Transcribed page contents:
━━━━

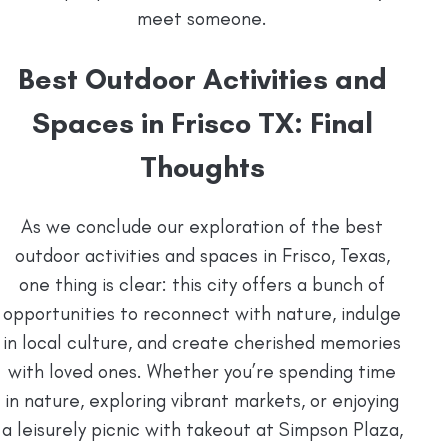
meet someone.
Best Outdoor Activities and
Spaces in Frisco TX: Final
Thoughts
As we conclude our exploration of the best
outdoor activities and spaces in Frisco, Texas,
one thing is clear: this city offers a bunch of
opportunities to reconnect with nature, indulge
in local culture, and create cherished memories
with loved ones. Whether you’re spending time
in nature, exploring vibrant markets, or enjoying
a leisurely picnic with takeout at Simpson Plaza,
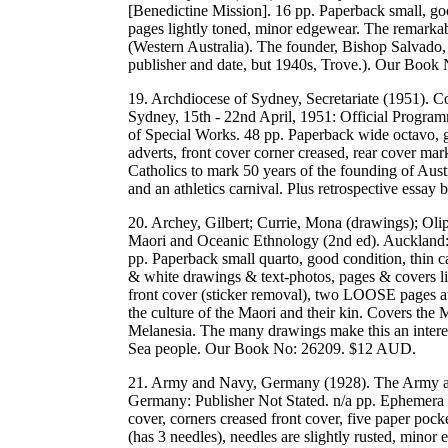
[Benedictine Mission]. 16 pp. Paperback small, go
pages lightly toned, minor edgewear. The remarkab
(Western Australia). The founder, Bishop Salvado, 
publisher and date, but 1940s, Trove.). Our Boo
19. Archdiocese of Sydney, Secretariate (1951). 
Sydney, 15th - 22nd April, 1951: Official Progra
of Special Works. 48 pp. Paperback wide octavo, go
adverts, front cover corner creased, rear cover ma
Catholics to mark 50 years of the founding of Aust
and an athletics carnival. Plus retrospective e
20. Archey, Gilbert; Currie, Mona (drawings); Ol
Maori and Oceanic Ethnology (2nd ed). Auckla
pp. Paperback small quarto, good condition, thin ca
& white drawings & text-photos, pages & covers li
front cover (sticker removal), two LOOSE pages at
the culture of the Maori and their kin. Covers the
Melanesia. The many drawings make this an intere
Sea people. Our Book No: 26209. $12 AUD.
21. Army and Navy, Germany (1928). The Army 
Germany: Publisher Not Stated. n/a pp. Ephemera s
cover, corners creased front cover, five paper poc
(has 3 needles), needles are slightly rusted, mi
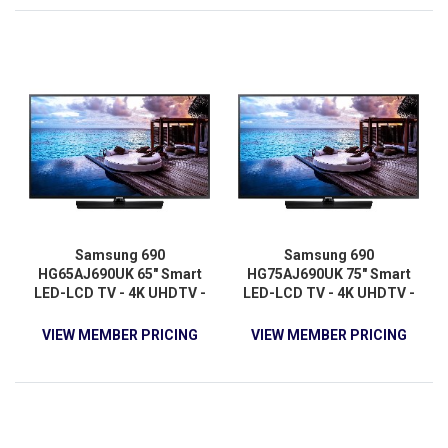
Samsung 690
Samsung 690
HG65AJ690UK 65" Smart
HG75AJ690UK 75" Smart
LED-LCD TV - 4K UHDTV -
LED-LCD TV - 4K UHDTV -
Charcoal Black
Charcoal Black
VIEW MEMBER PRICING
VIEW MEMBER PRICING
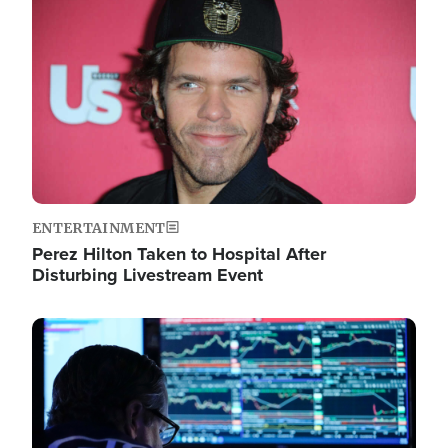
Image
ENTERTAINMENT
Perez Hilton Taken to Hospital After
Disturbing Livestream Event
Image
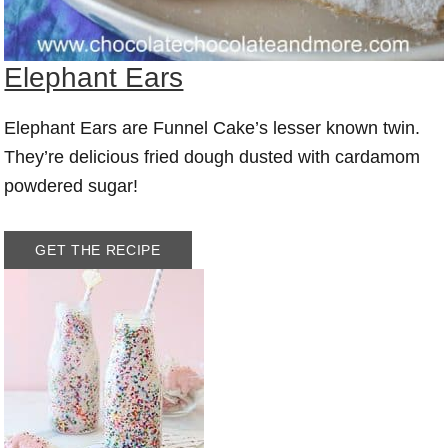
Elephant Ears
Elephant Ears are Funnel Cake’s lesser known twin.
They’re delicious fried dough dusted with cardamom
powdered sugar!
GET THE RECIPE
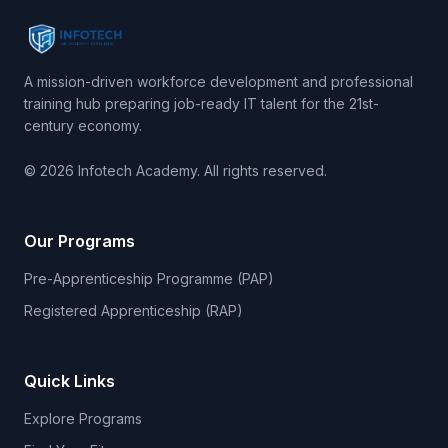
A mission-driven workforce development and professional
training hub preparing job-ready IT talent for the 21st-
century economy.
© 2026 Infotech Academy. All rights reserved.
Our Programs
Pre-Apprenticeship Programme (PAP)
Registered Apprenticeship (RAP)
Quick Links
Explore Programs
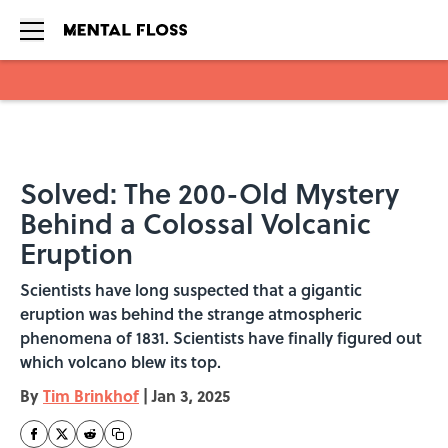
Skip to main content
Solved: The 200-Old Mystery
Behind a Colossal Volcanic
Eruption
Scientists have long suspected that a gigantic
eruption was behind the strange atmospheric
phenomena of 1831. Scientists have finally figured out
which volcano blew its top.
By
Tim Brinkhof
|
Jan 3, 2025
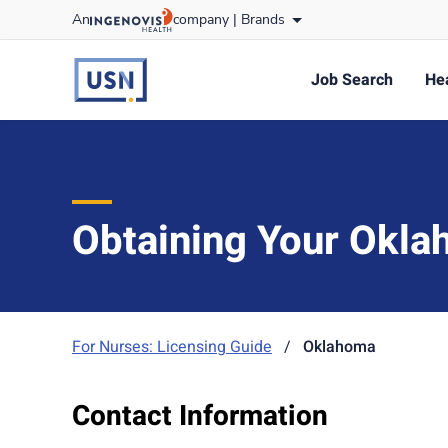
Skip
An
company |
Brands
to content
usnursing
logo
Job Search
Hea
Obtaining Your Okla
For Nurses: Licensing Guide
/
Oklahoma
Contact Information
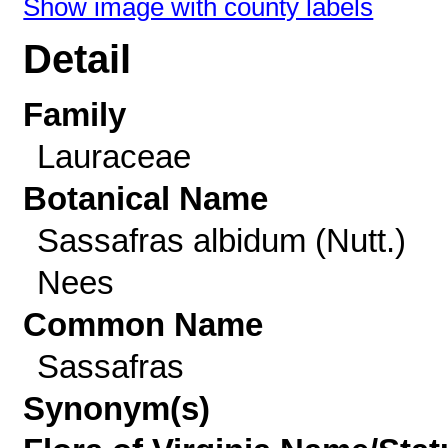
Show image with county labels
Detail
Family
Lauraceae
Botanical Name
Sassafras albidum (Nutt.)
Nees
Common Name
Sassafras
Synonym(s)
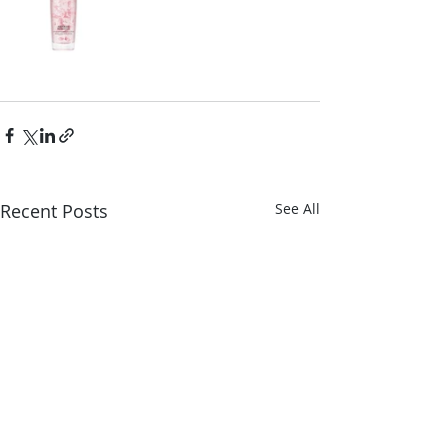
Recent Posts
See All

━━━━

● **About this task**
I need the lines from the one holding "Skip to main content" through the last line of the entries set down exactly, with every picture left out.

● **Exercise output**
Skip to main content
Solved: The 200-Old Mystery
Behind a Colossal Volcanic
Eruption
Scientists have long suspected that a gigantic
eruption was behind the strange atmospheric
phenomena of 1831. Scientists have finally figured out
which volcano blew its top.
By
Tim Brinkhof
|
Jan 3, 2025
Skip
An
company |
Brands
to content
usnursing
logo
Job Search
Hea
Obtaining Your Okla
For Nurses: Licensing Guide
/
Oklahoma
Contact Information
Show image with county labels
Detail
Family
Lauraceae
Botanical Name
Sassafras albidum (Nutt.)
Nees
Common Name
Sassafras
Synonym(s)
Recent Posts
See All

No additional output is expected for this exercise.